Awards and Recognition

The society confers awards and honors recognizing achievements comparable to distinctions from Royal Society, National Academy of Sciences, Lasker Foundation, Kavli Prize, and Brain Prize. Recipients have included investigators whose work is associated with laboratories at Cold Spring Harbor Laboratory, Scripps Research Institute, Weizmann Institute of Science, École Normale Supérieure, and Pasteur Institute for contributions to mapping methods, reproducibility, and data sharing.
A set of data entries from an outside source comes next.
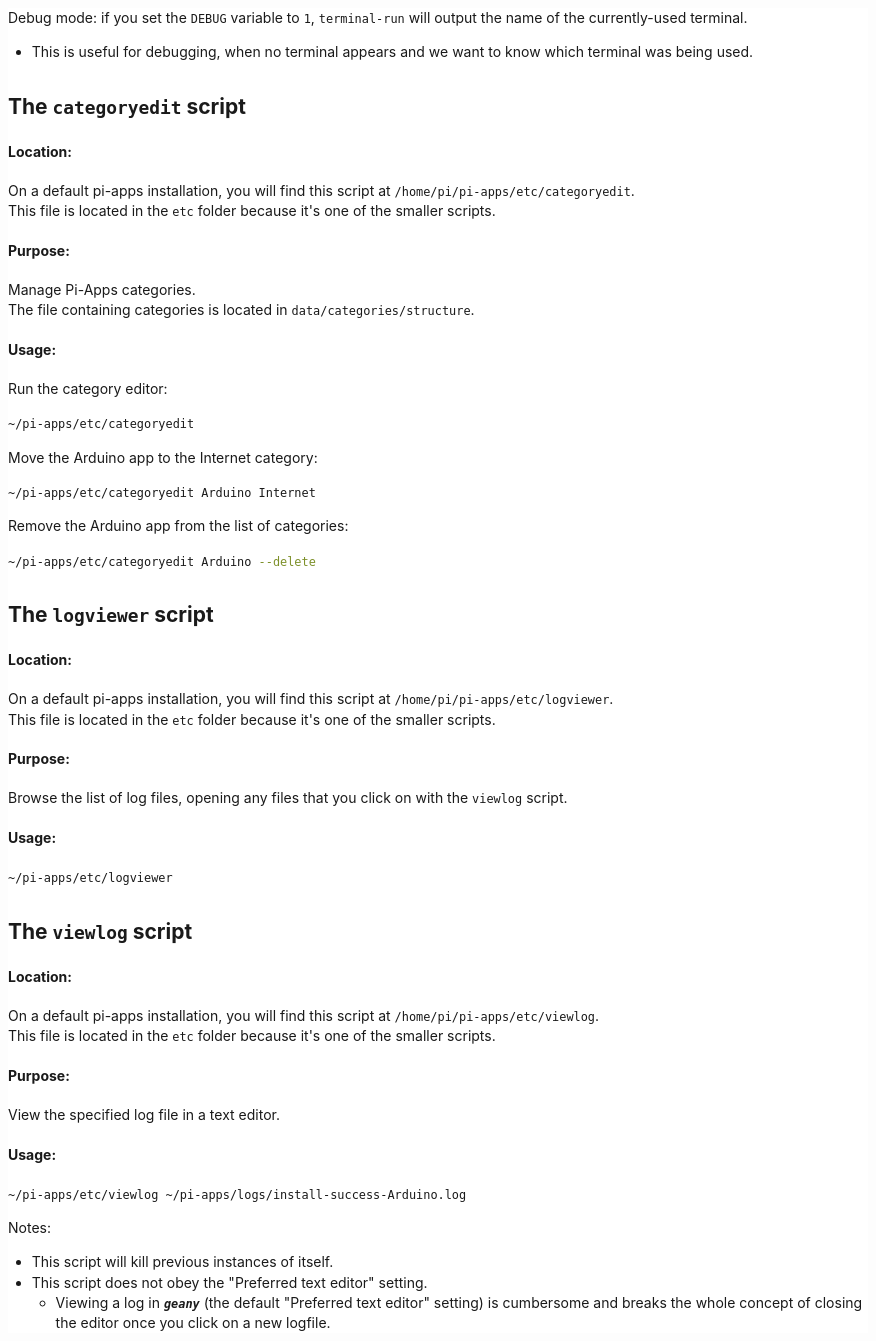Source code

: Debug mode: if you set the `DEBUG` variable to `1`, `terminal-run` will output the name of the currently-used terminal.
- This is useful for debugging, when no terminal appears and we want to know which terminal was being used.
## The `categoryedit` script
#### Location:
On a default pi-apps installation, you will find this script at `/home/pi/pi-apps/etc/categoryedit`.  
This file is located in the `etc` folder because it's one of the smaller scripts.
#### Purpose:
Manage Pi-Apps categories.  
The file containing categories is located in `data/categories/structure`.
#### Usage:
Run the category editor:
```bash
~/pi-apps/etc/categoryedit
```
Move the Arduino app to the Internet category:
```bash
~/pi-apps/etc/categoryedit Arduino Internet
```
Remove the Arduino app from the list of categories:
```bash
~/pi-apps/etc/categoryedit Arduino --delete
```
## The `logviewer` script
#### Location:
On a default pi-apps installation, you will find this script at `/home/pi/pi-apps/etc/logviewer`.  
This file is located in the `etc` folder because it's one of the smaller scripts.
#### Purpose:
Browse the list of log files, opening any files that you click on with the `viewlog` script.
#### Usage:
```bash
~/pi-apps/etc/logviewer
```
## The `viewlog` script
#### Location:
On a default pi-apps installation, you will find this script at `/home/pi/pi-apps/etc/viewlog`.  
This file is located in the `etc` folder because it's one of the smaller scripts.
#### Purpose:
View the specified log file in a text editor.
#### Usage:
```bash
~/pi-apps/etc/viewlog ~/pi-apps/logs/install-success-Arduino.log
```
Notes:
- This script will kill previous instances of itself.
- This script does not obey the "Preferred text editor" setting.
  - Viewing a log in ***`geany`*** (the default "Preferred text editor" setting) is cumbersome and breaks the whole concept of closing the editor once you click on a new logfile.
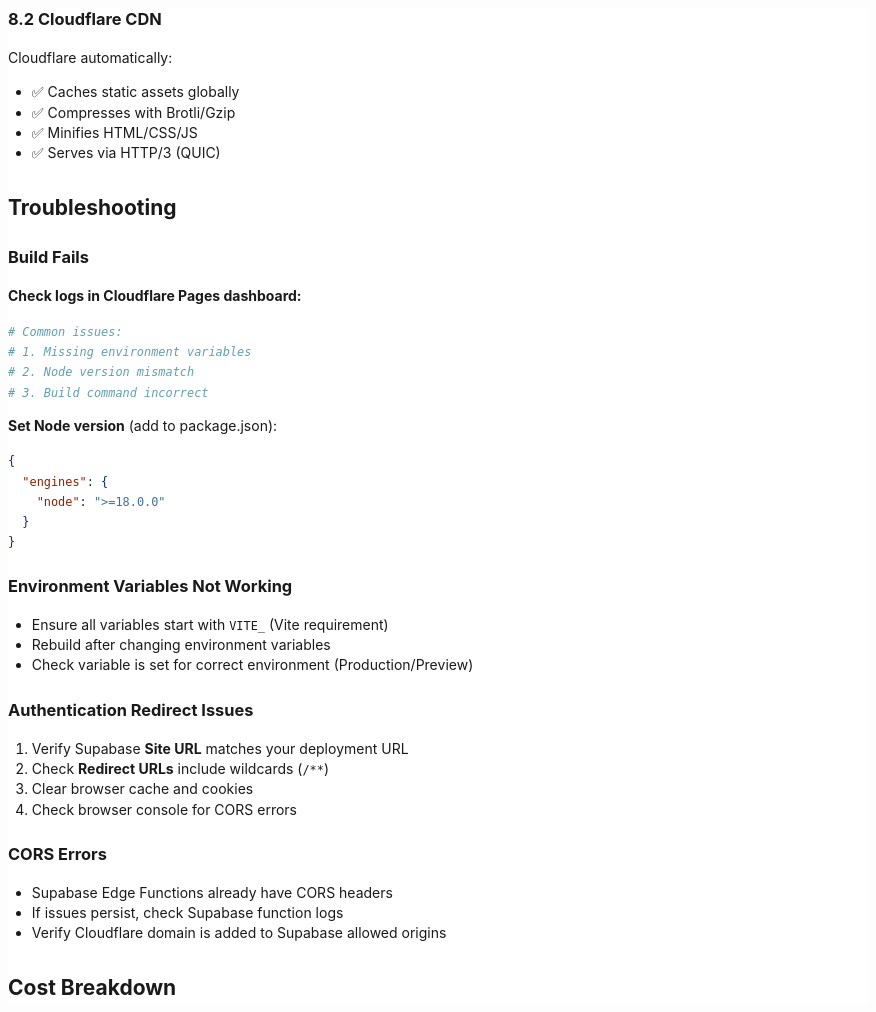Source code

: ### 8.2 Cloudflare CDN

Cloudflare automatically:

- ✅ Caches static assets globally
- ✅ Compresses with Brotli/Gzip
- ✅ Minifies HTML/CSS/JS
- ✅ Serves via HTTP/3 (QUIC)

## Troubleshooting

### Build Fails

**Check logs in Cloudflare Pages dashboard:**

```bash
# Common issues:
# 1. Missing environment variables
# 2. Node version mismatch
# 3. Build command incorrect
```

**Set Node version** (add to package.json):

```json
{
  "engines": {
    "node": ">=18.0.0"
  }
}
```

### Environment Variables Not Working

- Ensure all variables start with `VITE_` (Vite requirement)
- Rebuild after changing environment variables
- Check variable is set for correct environment (Production/Preview)

### Authentication Redirect Issues

1. Verify Supabase **Site URL** matches your deployment URL
2. Check **Redirect URLs** include wildcards (`/**`)
3. Clear browser cache and cookies
4. Check browser console for CORS errors

### CORS Errors

- Supabase Edge Functions already have CORS headers
- If issues persist, check Supabase function logs
- Verify Cloudflare domain is added to Supabase allowed origins

## Cost Breakdown
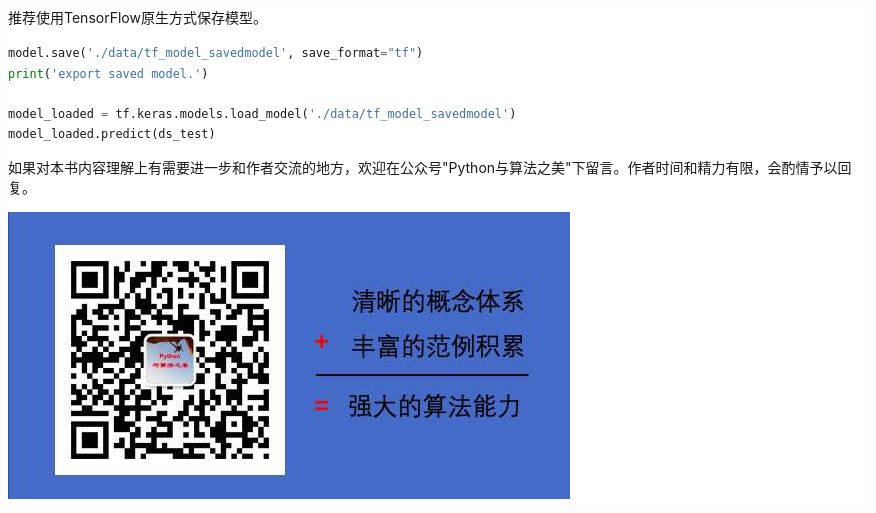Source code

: 推荐使用TensorFlow原生方式保存模型。

```python
model.save('./data/tf_model_savedmodel', save_format="tf")
print('export saved model.')

model_loaded = tf.keras.models.load_model('./data/tf_model_savedmodel')
model_loaded.predict(ds_test)
```

```python

```

如果对本书内容理解上有需要进一步和作者交流的地方，欢迎在公众号"Python与算法之美"下留言。作者时间和精力有限，会酌情予以回复。

![image.png](./data/Python与算法之美logo.jpg)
Publications and Educational Resources

The organization supports dissemination through proceedings, tutorials, and online materials used by trainees at Johns Hopkins Bloomberg School of Public Health, University of Washington, McMaster University Faculty of Health Sciences, University of British Columbia, and Monash University. Educational content aligns with best practices from publishers and platforms such as Nature Neuroscience, NeuroImage, PLOS ONE, Frontiers in Neuroscience, and IEEE Transactions on Medical Imaging and leverages standards developed by DataCite, Committee on Publication Ethics, and OpenAIRE.

Collaborations and Impact on Neuroscience

Collaborative initiatives connect the society with consortia and funders including Human Brain Project, Cancer Research UK, European Molecular Biology Laboratory, Wellcome Sanger Institute, and Chan Zuckerberg Initiative. Impact is evident in methodological exchanges with groups at Rutgers University, Pennsylvania State University, Georgia Institute of Technology, University of Texas Southwestern Medical Center, and Vanderbilt University Medical Center, and in translational links to clinical centers such as Mount Sinai Health System, Johns Hopkins Hospital, and Toronto General Hospital. The society’s influence extends into policy discussions involving entities like UNESCO, G20 Science Ministers, and World Economic Forum.